Aim of the task.
Print all of the following records again, word for word and line for line.

Stored rows.
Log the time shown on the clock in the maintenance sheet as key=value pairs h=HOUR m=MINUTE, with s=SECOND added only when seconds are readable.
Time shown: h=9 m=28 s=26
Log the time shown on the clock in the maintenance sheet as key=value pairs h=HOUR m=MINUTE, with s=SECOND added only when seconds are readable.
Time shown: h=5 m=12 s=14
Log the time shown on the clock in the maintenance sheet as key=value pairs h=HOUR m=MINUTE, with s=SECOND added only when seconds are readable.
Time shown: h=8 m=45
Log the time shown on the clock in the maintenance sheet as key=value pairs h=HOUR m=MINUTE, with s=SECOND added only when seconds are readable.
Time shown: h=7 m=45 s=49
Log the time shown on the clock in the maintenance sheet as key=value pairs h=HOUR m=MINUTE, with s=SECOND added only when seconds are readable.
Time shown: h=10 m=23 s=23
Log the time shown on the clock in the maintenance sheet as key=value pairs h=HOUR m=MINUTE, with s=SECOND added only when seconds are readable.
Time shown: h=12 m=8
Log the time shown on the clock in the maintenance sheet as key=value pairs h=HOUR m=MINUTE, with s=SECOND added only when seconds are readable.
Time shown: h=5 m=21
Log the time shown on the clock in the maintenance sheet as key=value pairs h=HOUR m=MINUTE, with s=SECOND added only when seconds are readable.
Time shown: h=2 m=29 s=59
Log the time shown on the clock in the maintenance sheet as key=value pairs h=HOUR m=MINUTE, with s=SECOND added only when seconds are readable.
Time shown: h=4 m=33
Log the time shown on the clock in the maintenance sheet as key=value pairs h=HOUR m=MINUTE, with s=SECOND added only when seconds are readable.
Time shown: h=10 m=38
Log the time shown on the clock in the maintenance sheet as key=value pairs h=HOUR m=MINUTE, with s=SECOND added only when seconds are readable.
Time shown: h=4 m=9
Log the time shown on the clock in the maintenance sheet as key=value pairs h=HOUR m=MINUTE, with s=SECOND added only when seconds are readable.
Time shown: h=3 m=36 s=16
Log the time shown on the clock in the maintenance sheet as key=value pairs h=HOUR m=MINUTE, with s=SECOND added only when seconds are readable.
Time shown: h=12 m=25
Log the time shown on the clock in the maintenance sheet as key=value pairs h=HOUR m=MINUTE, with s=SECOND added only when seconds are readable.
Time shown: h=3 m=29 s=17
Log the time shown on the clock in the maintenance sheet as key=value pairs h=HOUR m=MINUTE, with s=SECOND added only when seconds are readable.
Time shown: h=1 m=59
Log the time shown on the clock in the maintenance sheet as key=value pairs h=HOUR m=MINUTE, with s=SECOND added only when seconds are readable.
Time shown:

Exercise answer.
Log the time shown on the clock in the maintenance sheet as key=value pairs h=HOUR m=MINUTE, with s=SECOND added only when seconds are readable.
Time shown: h=9 m=28 s=26
Log the time shown on the clock in the maintenance sheet as key=value pairs h=HOUR m=MINUTE, with s=SECOND added only when seconds are readable.
Time shown: h=5 m=12 s=14
Log the time shown on the clock in the maintenance sheet as key=value pairs h=HOUR m=MINUTE, with s=SECOND added only when seconds are readable.
Time shown: h=8 m=45
Log the time shown on the clock in the maintenance sheet as key=value pairs h=HOUR m=MINUTE, with s=SECOND added only when seconds are readable.
Time shown: h=7 m=45 s=49
Log the time shown on the clock in the maintenance sheet as key=value pairs h=HOUR m=MINUTE, with s=SECOND added only when seconds are readable.
Time shown: h=10 m=23 s=23
Log the time shown on the clock in the maintenance sheet as key=value pairs h=HOUR m=MINUTE, with s=SECOND added only when seconds are readable.
Time shown: h=12 m=8
Log the time shown on the clock in the maintenance sheet as key=value pairs h=HOUR m=MINUTE, with s=SECOND added only when seconds are readable.
Time shown: h=5 m=21
Log the time shown on the clock in the maintenance sheet as key=value pairs h=HOUR m=MINUTE, with s=SECOND added only when seconds are readable.
Time shown: h=2 m=29 s=59
Log the time shown on the clock in the maintenance sheet as key=value pairs h=HOUR m=MINUTE, with s=SECOND added only when seconds are readable.
Time shown: h=4 m=33
Log the time shown on the clock in the maintenance sheet as key=value pairs h=HOUR m=MINUTE, with s=SECOND added only when seconds are readable.
Time shown: h=10 m=38
Log the time shown on the clock in the maintenance sheet as key=value pairs h=HOUR m=MINUTE, with s=SECOND added only when seconds are readable.
Time shown: h=4 m=9
Log the time shown on the clock in the maintenance sheet as key=value pairs h=HOUR m=MINUTE, with s=SECOND added only when seconds are readable.
Time shown: h=3 m=36 s=16
Log the time shown on the clock in the maintenance sheet as key=value pairs h=HOUR m=MINUTE, with s=SECOND added only when seconds are readable.
Time shown: h=12 m=25
Log the time shown on the clock in the maintenance sheet as key=value pairs h=HOUR m=MINUTE, with s=SECOND added only when seconds are readable.
Time shown: h=3 m=29 s=17
Log the time shown on the clock in the maintenance sheet as key=value pairs h=HOUR m=MINUTE, with s=SECOND added only when seconds are readable.
Time shown: h=1 m=59
Log the time shown on the clock in the maintenance sheet as key=value pairs h=HOUR m=MINUTE, with s=SECOND added only when seconds are readable.
Time shown:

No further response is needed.